Oireachtas Joint and Select Committees

Wednesday, 16 January 2019

Joint Oireachtas Committee on Health

National Children’s Hospital: National Paediatric Hospital Development Board

Ms Eilísh Hardiman:

I am happy to answer that question for Deputy O'Reilly. I agree with her that there are challenges in respect of the existing hospitals which are trying to accommodate and meet care needs. I want to clarify that children's emergency medicine is different from adult services. I know that, unfortunately, the reason all but one of the children who are waiting this morning are in the emergency department is isolation. We have beds in the hospital but they are multiple-use beds and because these children have influenza and other infectious diseases we cannot place them in the wards. There is an absolute crisis. We need to get the hospital built as fast as possible because of the additional need for isolation specific to paediatric healthcare.

To answer the Deputy's question on the number being added to the existing bed base within the three children's hospitals, as a total number there will be 68 more beds. It is important, however, to break down that figure in order that it is understood. It is not just about numbers, but about the types of beds we are trying to introduce. The most important figure relates to inpatient and day cases, for which there will be 44 beds. Within that there are new beds for mental health and for children with eating disorders, of which we currently have none. Most important, we will also have 60 critical care beds. This will be the largest critical care unit on the island of Ireland. It will provide paediatric critical care for all of the sickest children in Ireland. It will provide the cardiac critical care for the whole of Ireland's services, because we are now providing cardiac services on an all-island basis. It will also have neonatal intensive care and critical care beds. That is a fundamental change. The greatest challenge for us in paediatrics is dealing with critical care needs and getting really sick children transferred from the regions quickly when they need to be transferred.

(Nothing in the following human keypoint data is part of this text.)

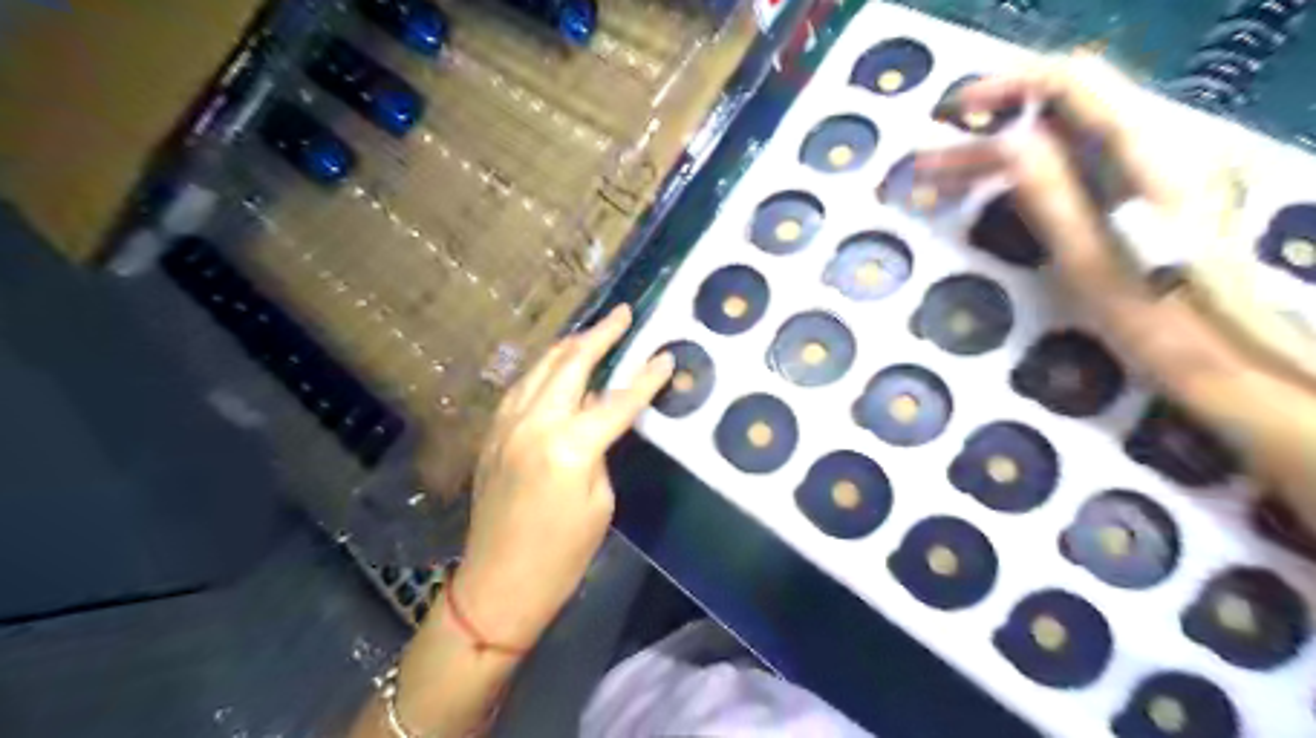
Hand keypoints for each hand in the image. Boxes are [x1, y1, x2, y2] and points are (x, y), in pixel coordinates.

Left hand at [460, 302, 671, 648]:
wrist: (498, 585)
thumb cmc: (562, 555)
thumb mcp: (601, 501)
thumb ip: (601, 448)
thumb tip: (600, 415)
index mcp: (569, 446)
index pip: (618, 399)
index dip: (647, 377)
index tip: (667, 355)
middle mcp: (534, 423)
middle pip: (571, 363)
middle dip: (600, 335)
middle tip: (623, 314)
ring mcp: (506, 425)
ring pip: (541, 367)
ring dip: (569, 346)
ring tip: (594, 333)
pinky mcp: (492, 434)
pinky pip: (522, 387)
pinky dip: (545, 370)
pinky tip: (557, 368)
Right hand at [918, 57, 1314, 527]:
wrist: (1225, 359)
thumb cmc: (1156, 319)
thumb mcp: (1091, 259)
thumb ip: (1052, 191)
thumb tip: (1005, 141)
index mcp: (1149, 153)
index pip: (1074, 83)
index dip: (1007, 86)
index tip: (951, 113)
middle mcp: (1157, 145)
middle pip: (1063, 107)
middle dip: (990, 126)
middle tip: (931, 161)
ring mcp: (1152, 168)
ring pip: (1063, 136)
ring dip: (999, 152)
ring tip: (942, 180)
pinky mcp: (1142, 193)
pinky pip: (1074, 162)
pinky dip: (1024, 170)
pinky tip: (988, 193)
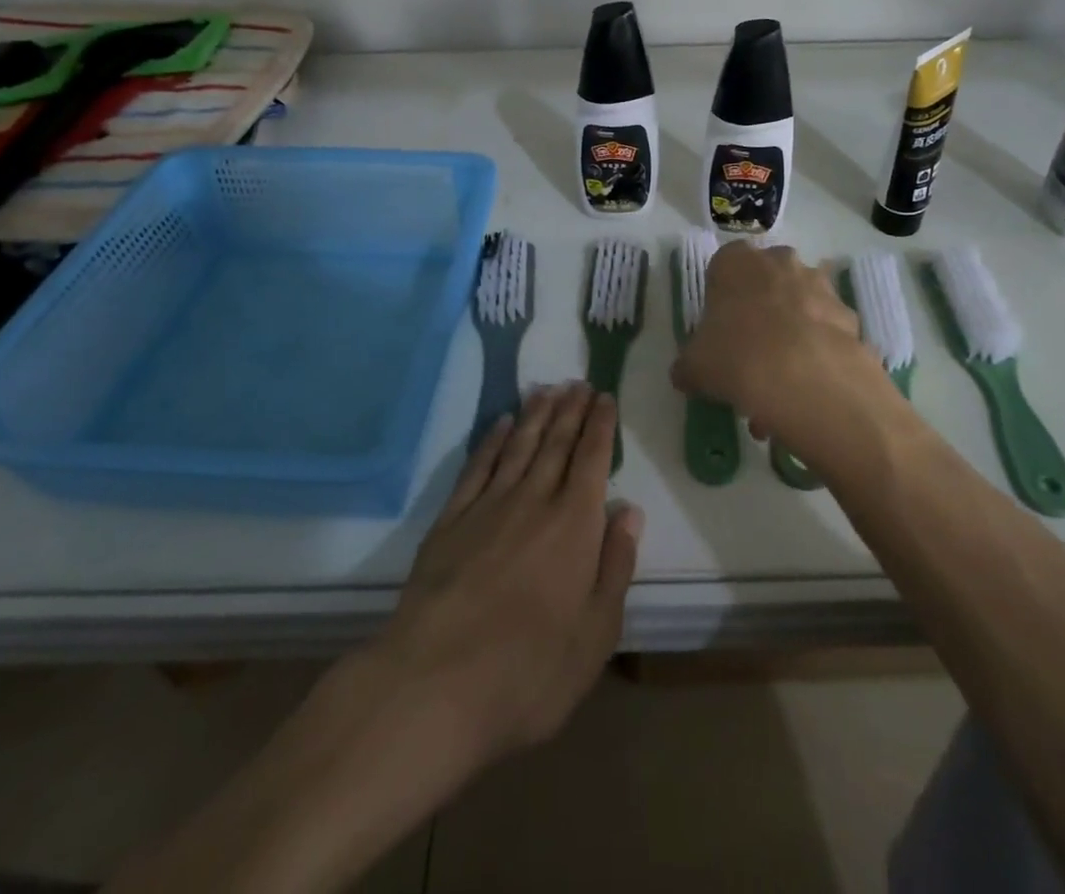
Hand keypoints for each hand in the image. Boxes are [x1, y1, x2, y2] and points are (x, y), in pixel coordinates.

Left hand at [372, 382, 642, 764]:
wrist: (435, 683)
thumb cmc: (529, 670)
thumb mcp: (596, 634)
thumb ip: (615, 567)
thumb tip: (629, 512)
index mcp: (574, 526)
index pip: (592, 460)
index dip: (600, 426)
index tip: (605, 397)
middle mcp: (534, 501)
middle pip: (556, 443)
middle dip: (570, 410)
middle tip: (578, 382)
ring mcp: (488, 507)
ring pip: (518, 446)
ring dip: (535, 415)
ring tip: (547, 389)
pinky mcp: (450, 521)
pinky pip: (477, 467)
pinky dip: (491, 441)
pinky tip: (499, 425)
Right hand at [670, 243, 910, 471]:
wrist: (808, 379)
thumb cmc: (737, 356)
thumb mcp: (694, 366)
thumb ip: (688, 365)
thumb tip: (685, 374)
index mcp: (736, 261)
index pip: (723, 267)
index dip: (720, 300)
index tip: (719, 332)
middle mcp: (780, 262)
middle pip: (766, 284)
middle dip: (760, 315)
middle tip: (749, 356)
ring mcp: (820, 286)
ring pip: (798, 308)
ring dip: (790, 337)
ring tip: (779, 387)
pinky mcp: (849, 316)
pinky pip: (826, 333)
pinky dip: (817, 355)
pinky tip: (806, 391)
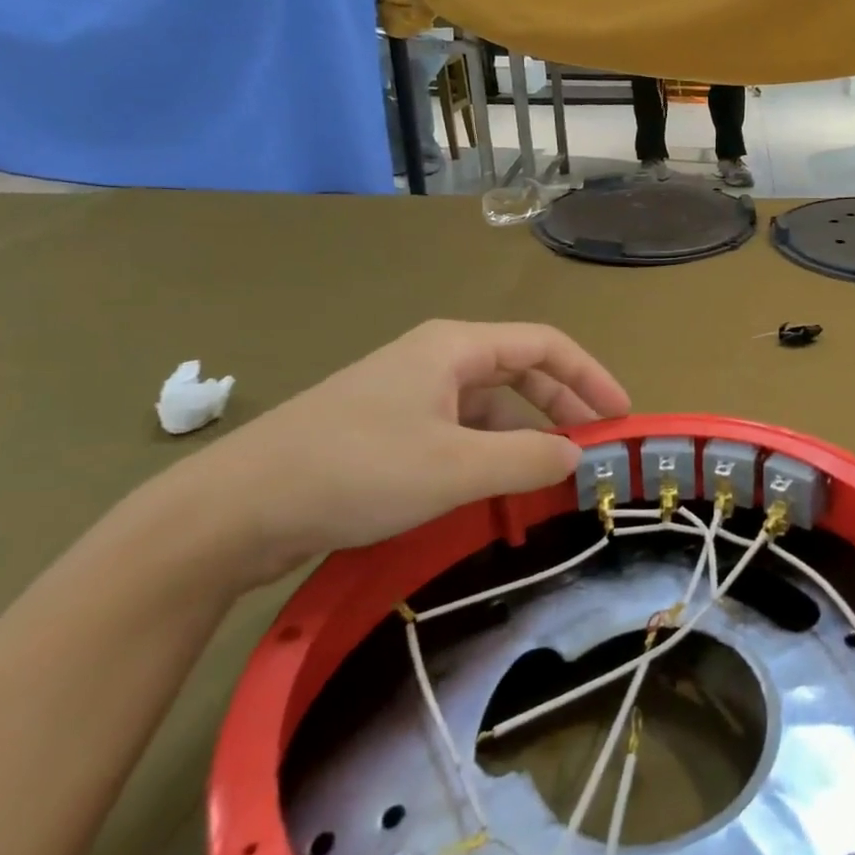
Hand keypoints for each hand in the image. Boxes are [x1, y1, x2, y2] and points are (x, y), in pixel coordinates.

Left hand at [174, 321, 629, 585]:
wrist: (233, 509)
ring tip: (551, 473)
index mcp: (455, 347)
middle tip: (595, 446)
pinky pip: (458, 430)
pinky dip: (489, 451)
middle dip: (564, 405)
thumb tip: (578, 455)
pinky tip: (495, 485)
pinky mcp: (385, 429)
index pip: (546, 345)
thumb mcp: (456, 468)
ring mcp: (407, 394)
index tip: (621, 416)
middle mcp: (434, 360)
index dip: (591, 377)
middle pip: (520, 371)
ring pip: (489, 405)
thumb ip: (529, 459)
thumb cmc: (356, 470)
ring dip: (526, 433)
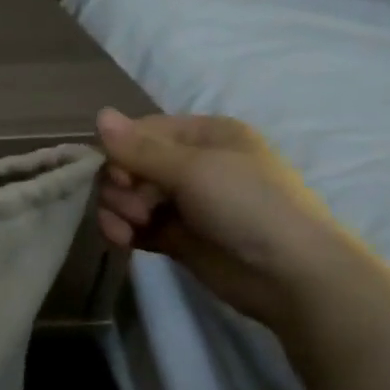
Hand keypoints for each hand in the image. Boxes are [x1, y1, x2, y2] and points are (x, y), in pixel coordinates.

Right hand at [94, 109, 355, 326]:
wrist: (290, 276)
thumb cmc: (248, 205)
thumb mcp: (193, 169)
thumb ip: (138, 148)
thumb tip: (98, 114)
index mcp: (203, 135)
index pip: (140, 132)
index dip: (120, 152)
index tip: (121, 176)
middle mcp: (191, 163)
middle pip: (127, 165)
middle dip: (120, 187)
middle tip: (136, 208)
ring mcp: (181, 201)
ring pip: (125, 196)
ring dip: (118, 210)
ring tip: (131, 228)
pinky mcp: (173, 235)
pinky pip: (131, 224)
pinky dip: (122, 230)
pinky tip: (124, 241)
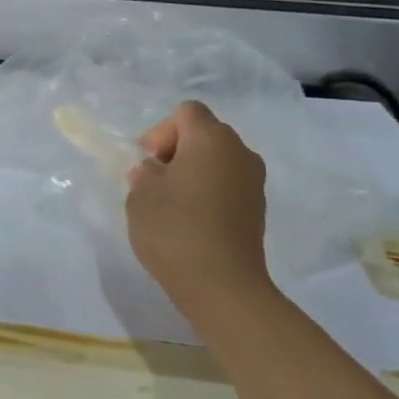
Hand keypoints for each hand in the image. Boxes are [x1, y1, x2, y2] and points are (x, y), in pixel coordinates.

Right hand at [126, 101, 271, 316]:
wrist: (223, 286)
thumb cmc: (175, 230)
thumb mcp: (140, 195)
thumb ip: (145, 174)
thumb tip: (157, 172)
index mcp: (211, 139)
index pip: (187, 112)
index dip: (161, 131)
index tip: (148, 162)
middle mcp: (239, 152)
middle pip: (205, 133)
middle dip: (177, 150)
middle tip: (154, 181)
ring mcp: (253, 182)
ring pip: (217, 160)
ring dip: (193, 172)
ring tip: (171, 203)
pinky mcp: (257, 209)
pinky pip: (227, 184)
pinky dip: (208, 192)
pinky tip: (191, 221)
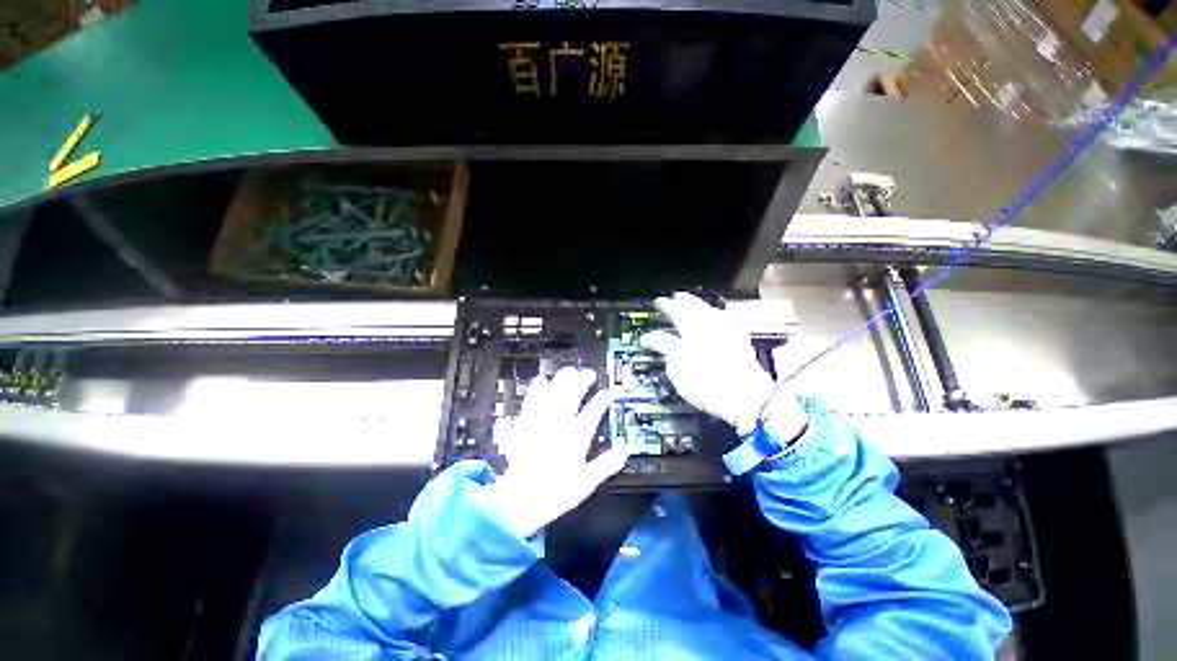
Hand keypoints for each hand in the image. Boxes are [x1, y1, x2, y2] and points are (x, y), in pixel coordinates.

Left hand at [490, 367, 630, 537]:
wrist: (519, 500)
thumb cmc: (555, 492)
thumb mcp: (586, 483)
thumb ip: (606, 465)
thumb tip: (626, 451)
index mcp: (575, 438)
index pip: (591, 414)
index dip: (600, 402)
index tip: (607, 394)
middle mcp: (558, 425)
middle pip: (571, 397)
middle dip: (581, 383)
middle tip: (588, 373)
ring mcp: (540, 423)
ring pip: (552, 395)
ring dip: (560, 381)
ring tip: (567, 371)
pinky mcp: (524, 425)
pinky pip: (530, 402)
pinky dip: (535, 390)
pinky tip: (538, 381)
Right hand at [640, 292, 806, 438]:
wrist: (752, 400)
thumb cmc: (717, 397)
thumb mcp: (685, 389)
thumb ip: (674, 370)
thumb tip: (671, 359)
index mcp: (686, 352)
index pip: (662, 340)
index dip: (650, 339)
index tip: (646, 340)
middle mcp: (702, 337)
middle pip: (682, 315)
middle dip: (669, 306)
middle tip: (662, 301)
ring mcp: (719, 333)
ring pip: (702, 309)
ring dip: (690, 302)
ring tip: (682, 297)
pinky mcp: (735, 335)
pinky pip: (720, 315)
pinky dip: (711, 310)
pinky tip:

There also are the isolation requirements.

As for what is new, another 24 beds are based within the paediatric outpatient urgent care centres and in the emergency department as short-stay beds. We have demonstrated and already put them into Tallaght Hospital and we started to do so at Temple Street this year. I can report that for the children waiting for emergency care, our access for admissions in 2017 and 2018 has consistently reduced throughout the TrolleyGAR system because of these new ways of working. This hospital will address the critical need for isolation facilities for paediatric care, which has a greater demand for such facilities than in adult services. This year, we will open up the services at Connolly Hospital Blanchardstown. By July, we will have opened an urgent care centre and outpatient unit at the hospital. It will be the first time that there will be paediatric services in north County Dublin that will meet the vast majority of the requirements for that population. We have major pressures in this area, particularly at the facility at Temple Street, because 124,000 children avail of our paediatric emergency care facilities and 48,000 of them make use of the smallest unit at Temple Street. We anticipate that from this year, the investment that has been made in paediatrics will bear fruit and reduce some of the pressures being experienced at Connolly hospital.

We are dealing with a different way of working on the part of GPs. As we have demonstrated, by having short-stay beds we do not need to admit as many patients as at present and consequently, the initiative should help to alleviate any bed capacity issues. The initiative will be rolled out in Tallaght Hospital next year and then it will be rolled out in the hospitals. We have a highly integrated phased approach to how we are going to transform services for children, particularly in the areas of general paediatrics, trauma orthopaedics, in which we have seen significant improvements due to the investment that has been made in paediatrics, and of course urgent and emergency care. In line with the rest of the system and the Sláintecare report, we are increasing the bed capacity but we are doing so in a very niche way. It is not the same old, same old. We are identifying and future-proofing where we anticipate the future healthcare requirements are.